Oleh : Fitria Agustin Indah Yulianti
Aku menatap selembar kertas di hadapanku. Tulisan tanganku yang berantakan memenuhi hampir seluruh permukaannya. Daftar impian, begitu aku menyebutnya. Sudah hampir lima tahun kertas itu kusimpan di laci meja belajarku, terlipat rapi namun nyaris terlupakan.
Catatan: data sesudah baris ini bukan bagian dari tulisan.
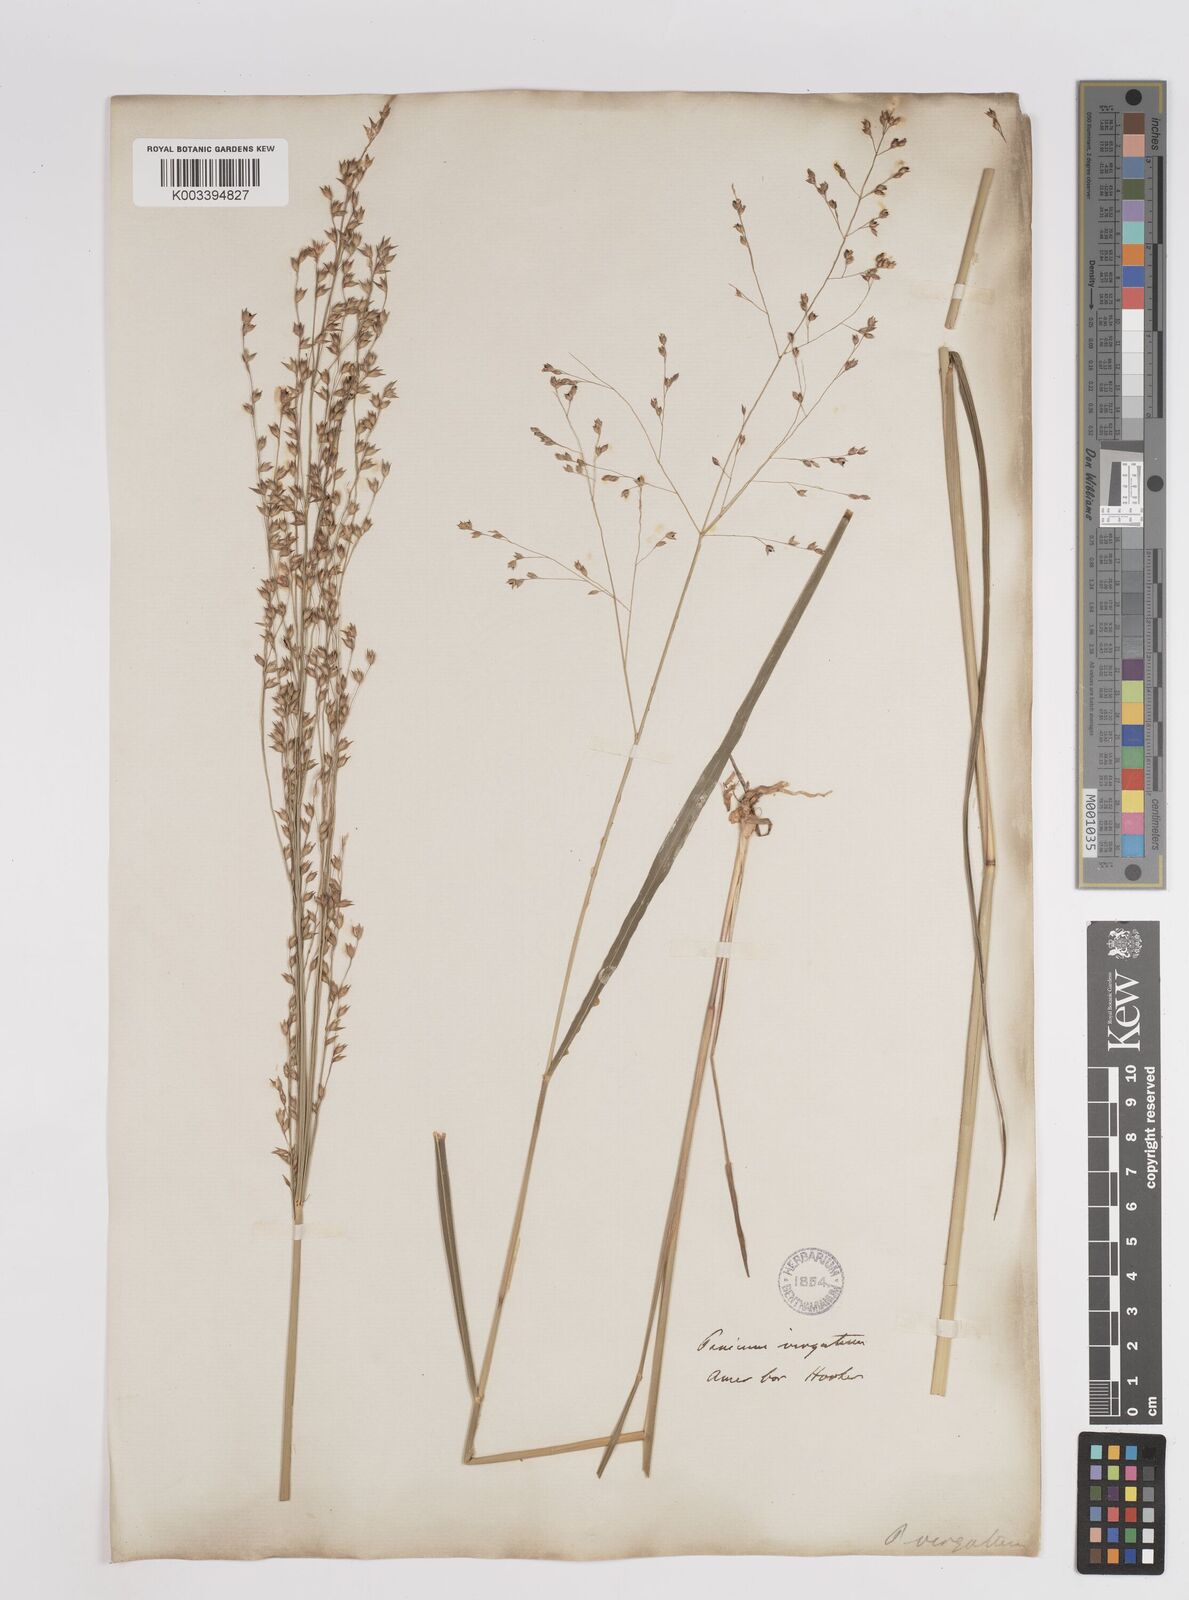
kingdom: Plantae
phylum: Tracheophyta
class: Liliopsida
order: Poales
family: Poaceae
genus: Panicum
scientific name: Panicum virgatum
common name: Switchgrass
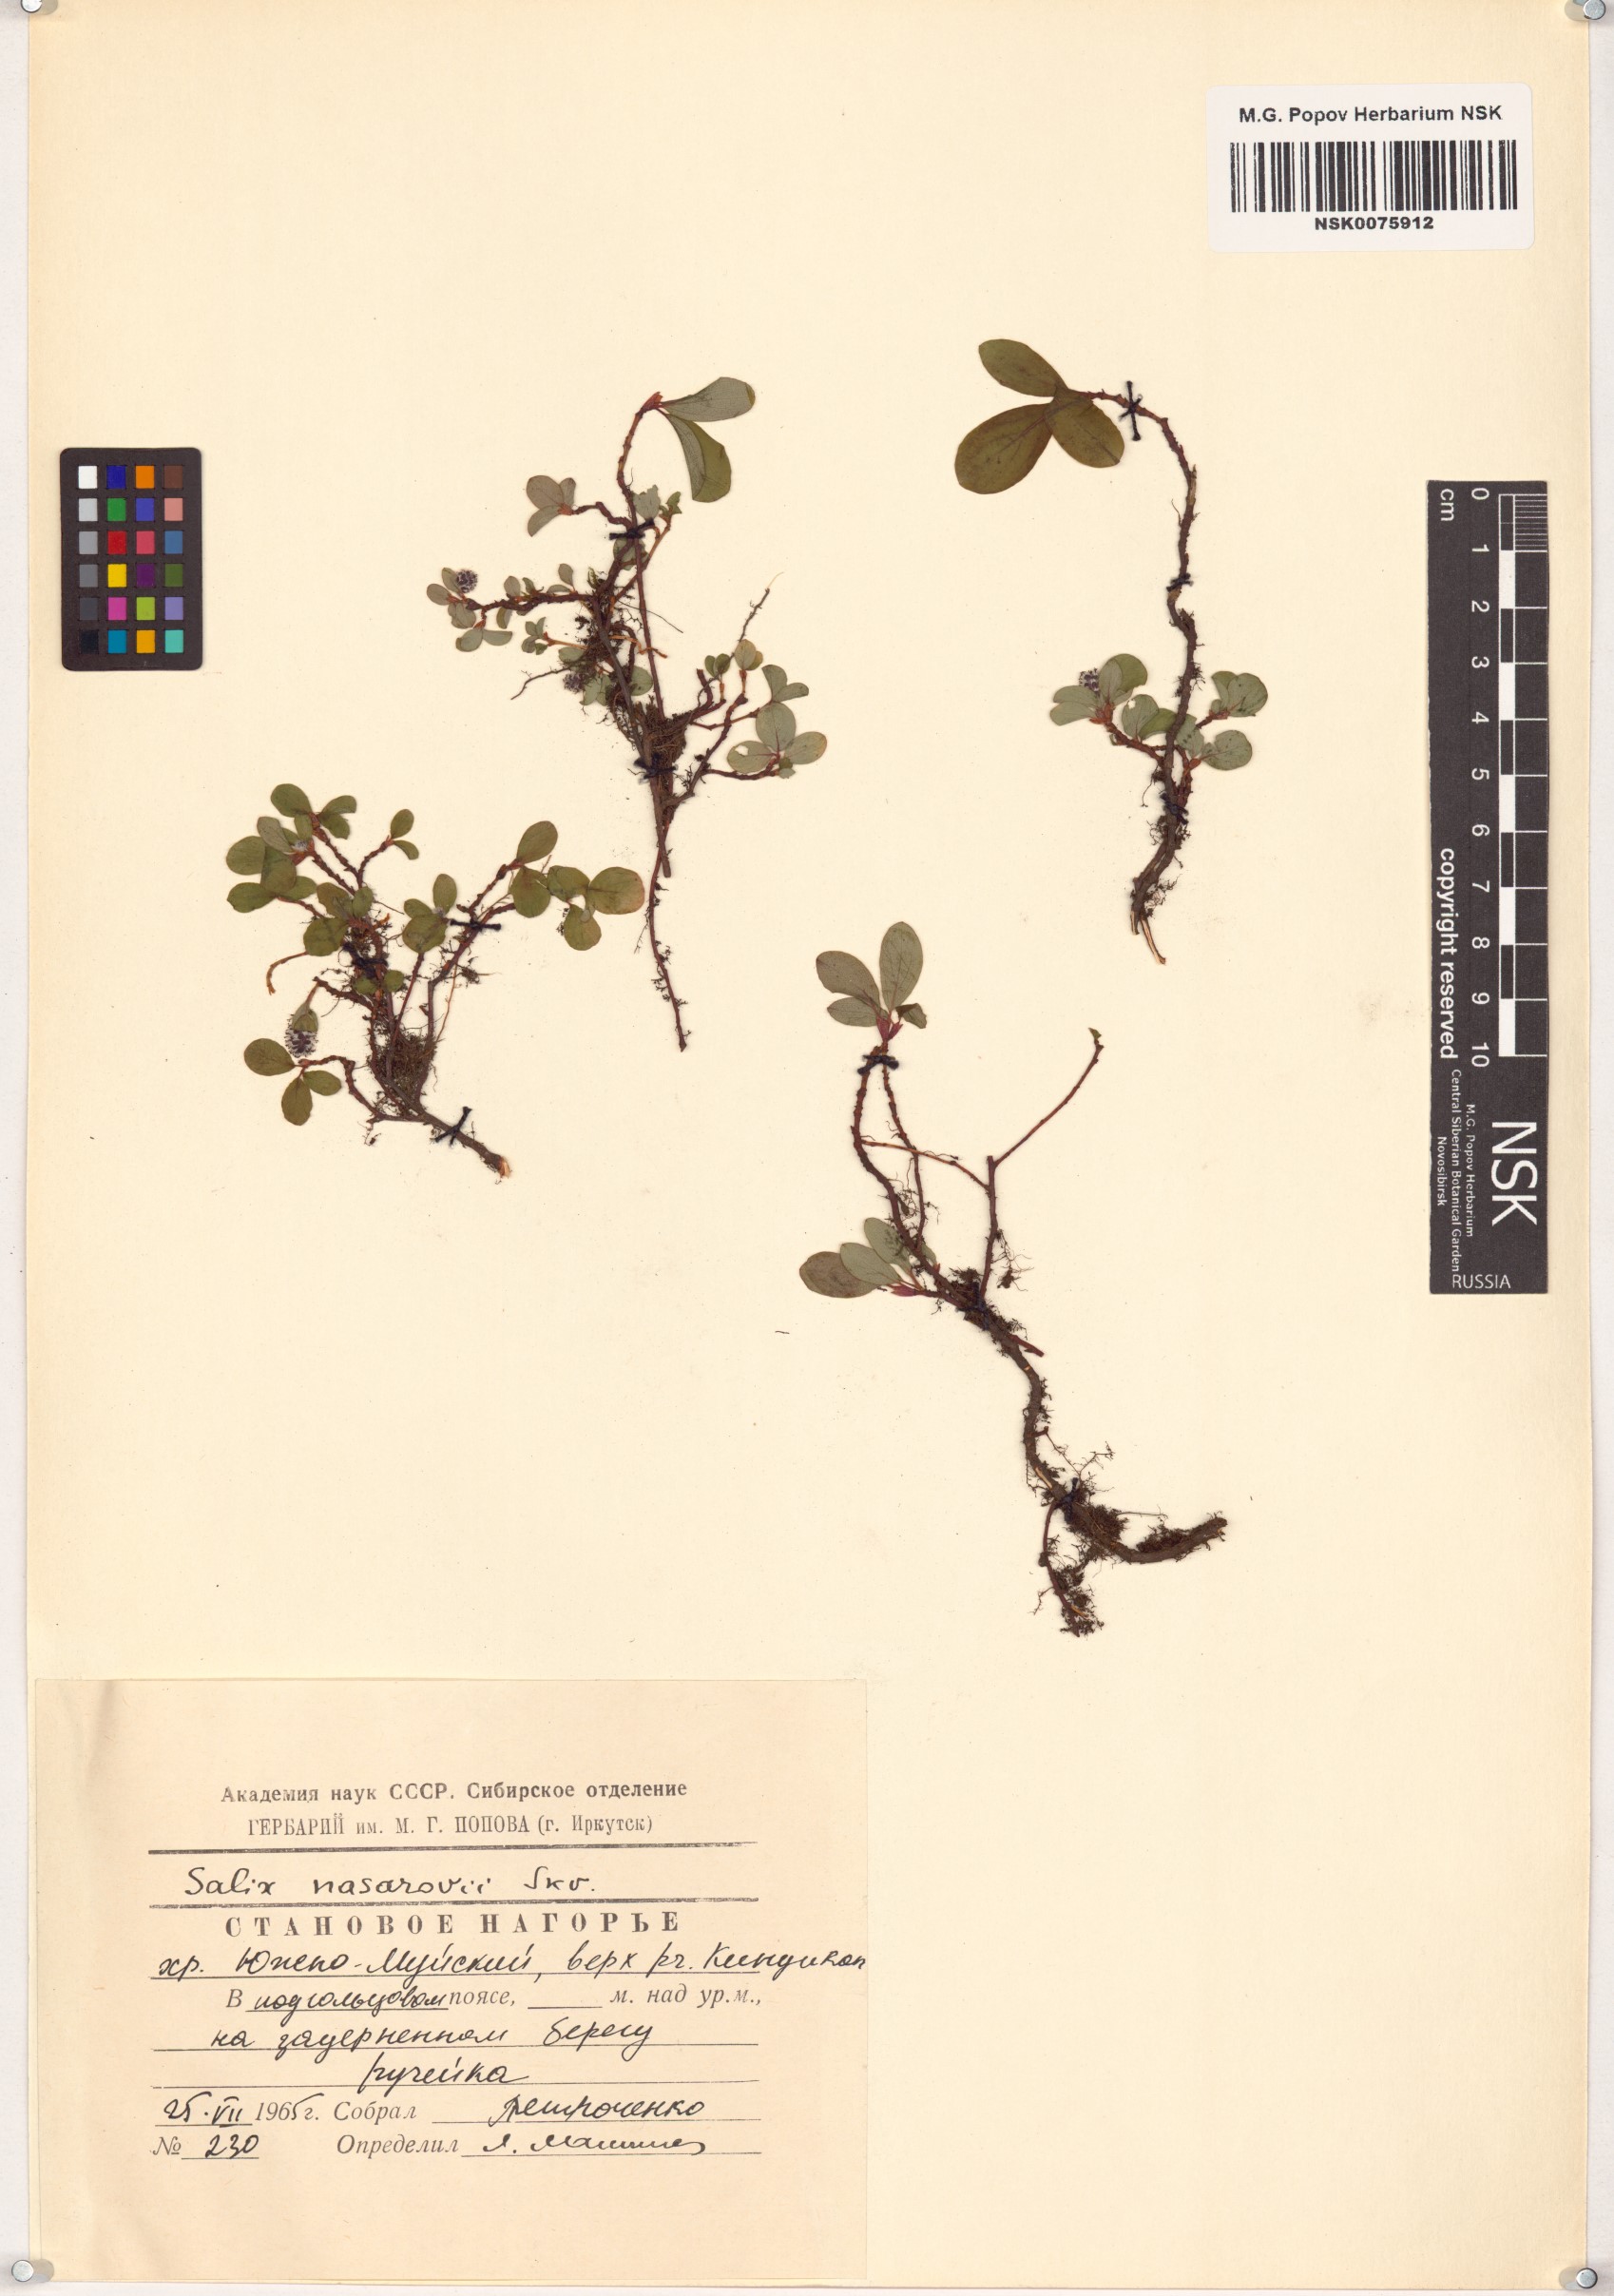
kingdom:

“Menjadi penulis terkenal,” kubaca salah satu impian yang tertulis di sana. Aku tersenyum getir. Usia 27 tahun dan masih bekerja sebagai staf administrasi di sebuah perusahaan kecil, jauh dari kata “penulis terkenal”.
Setiap pagi aku terbangun dengan rutinitas yang sama. Berangkat pukul tujuh, pulang pukul lima, dan menghabiskan malam dengan menonton televisi atau bermain ponsel. Tidak ada kemajuan, tidak ada langkah nyata untuk mewujudkan impianku.
Suatu hari, Pak Rahman, tetanggaku yang sudah pensiun, menyapaku saat aku sedang duduk termenung di teras rumah.
“Kenapa murung, Nak Rani?” tanyanya sambil duduk di sampingku.
Entah mengapa, aku merasa perlu berbagi kegelisahanku dengannya. “Saya punya banyak impian, Pak. Tapi sepertinya tidak ada yang terwujud.”
Pak Rahman tersenyum bijak. “Kamu tahu pohon jati di belakang rumahku?”
Aku mengangguk. Pohon jati itu memang sangat besar dan kokoh.
“Pohon itu saya tanam 30 tahun lalu. Hanya sebatang bibit kecil. Setiap hari saya siram, saya rawat dengan sabar. Tidak ada perubahan drastis yang terlihat setiap harinya. Tapi lihat sekarang, sudah menjadi pohon yang begitu kokoh.”
Aku mulai menangkap makna dari cerita Pak Rahman.
“Impian itu seperti pohon jati, Nak. Butuh konsistensi dan kesabaran. Langkah kecil yang konsisten setiap hari akan membawamu lebih dekat dengan impianmu dibandingkan langkah besar yang hanya kamu lakukan sesekali.”
Kata-kata itu menggugah sesuatu dalam diriku. Malam itu, aku membuka laptop yang sudah lama tidak kugunakan untuk menulis. Jemariku mulai menari di atas keyboard, menuliskan sebuah cerpen pendek tentang kehidupan sehari-hari.
Esok harinya, aku mengirimkan cerpen itu ke sebuah blog komunitas penulis. Tidak ada yang istimewa, tapi itu adalah langkah pertamaku.
Hari-hari berikutnya, aku mulai rutin menulis setidaknya satu paragraf setiap malam sebelum tidur. Terkadang hanya beberapa kalimat, terkadang beberapa halaman. Yang terpenting, aku konsisten melakukannya.
Tiga bulan berlalu. Salah satu cerpenku mendapat tanggapan positif dari komunitas. Seorang editor majalah lokal yang kebetulan membaca karyaku menawarkan untuk menerbitkannya.
Enam bulan kemudian, aku mendapat tawaran untuk menulis kolom mingguan di majalah tersebut. Gaji dari pekerjaanku sebagai staf administrasi masih menjadi sumber penghasilan utama, tapi kini aku punya penghasilan tambahan dari menulis.
Satu tahun berlalu. Aku mulai menulis novel pertamaku, dikerjakan sedikit demi sedikit setiap malam. Dua tahun kemudian, novel itu terbit dan mendapat sambutan yang cukup baik.
Kini, lima tahun setelah percakapanku dengan Pak Rahman, aku duduk di teras rumahku sendiri, menatap pohon jati yang kutanam di halaman depan dua tahun lalu. Masih kecil, tapi tumbuh sehat. Di tanganku ada kontrak untuk menulis skenario film dari novel keduaku yang menjadi bestseller nasional.
Aku membuka kembali kertas lusuh berisi daftar impianku. Di samping tulisan “Menjadi penulis terkenal”, kini ada tanda centang kecil yang kubuat dengan pena.
Pak Rahman benar. Langkah kecil yang konsisten setiap hari telah membawaku ke tempat yang tidak pernah kubayangkan sebelumnya. Bukan tentang melompat jauh dalam sekali waktu, tapi tentang bergerak maju selangkah demi selangkah setiap hari, tanpa pernah berhenti.
Dan itulah kekuatan dari konsistensi dalam mengejar impian.